By CLARK MASON
THE PRESS DEMOCRAT
Bruce Okrepkie has risen to become the new mayor of Windsor, despite never having been elected to office.
That’s because he was appointed to the City Council when the 2012 election was cancelled due to a lack of candidates.
“I love to kid the other people in the other cities,” he said of how he jokes with fellow politicians about how to get into office without running a campaign.
When Okrepkie aspired to the council, only he and incumbent Deb Fudge ran for two openings. As a result, the rest of the council decided to save the approximately $25,000 in election costs and simply appoint the two candidates.
Okrepkie, 63, an insurance broker and former Windsor planning commissioner, said this week he was honored to be appointed to the largely nominal post of mayor for the coming year, following a unanimous vote from his colleagues.
“I do like it; it’s very interesting and intriguing,” Okrepkie said of his council role.
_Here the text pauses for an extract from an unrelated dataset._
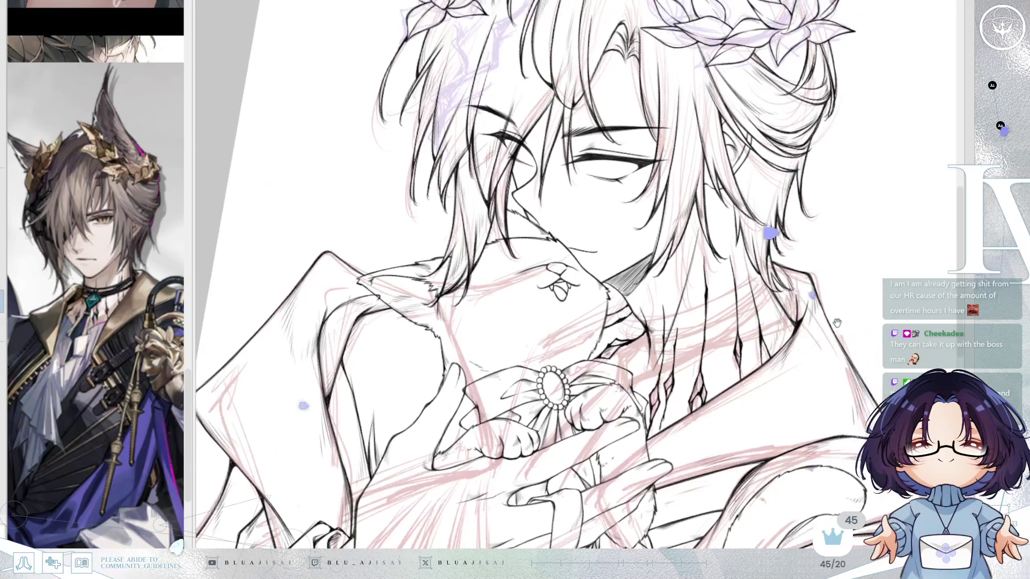
Fit the whole drawing in the window and hide the pink sketch to check the clean lines.
{"action": "scroll", "coordinate": [838, 305], "scroll_direction": "up", "scroll_amount": 2}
He also represents Windsor at the Sonoma Clean Power Agency, the startup public venture seeking to displace Pacific Gas and Electric Co. as the county’s main power provider.
And he is the Windsor appointee for the Russian River Watershed Association.
Looking ahead to the coming year, Okrepkie said the Bell Village project, a large commercial and residential project, is progressing. Developers are proposing an Oliver’s supermarket and 387 rental apartments on the old Windsorland mobile home site.
And “we still have an Indian tribe on the outskirts of town,” he said in reference to the Lytton Rancheria Band of Pomo who are proposing to place 124 acres they own into federal trust, to develop a tribal housing project.
Okrepkie was unable to predict when the council might weigh in on the tribe’s request to access the town’s water and sewer for its project.
But he said “it may well come to us” in 2014 and he would like to be good neighbors with the tribe.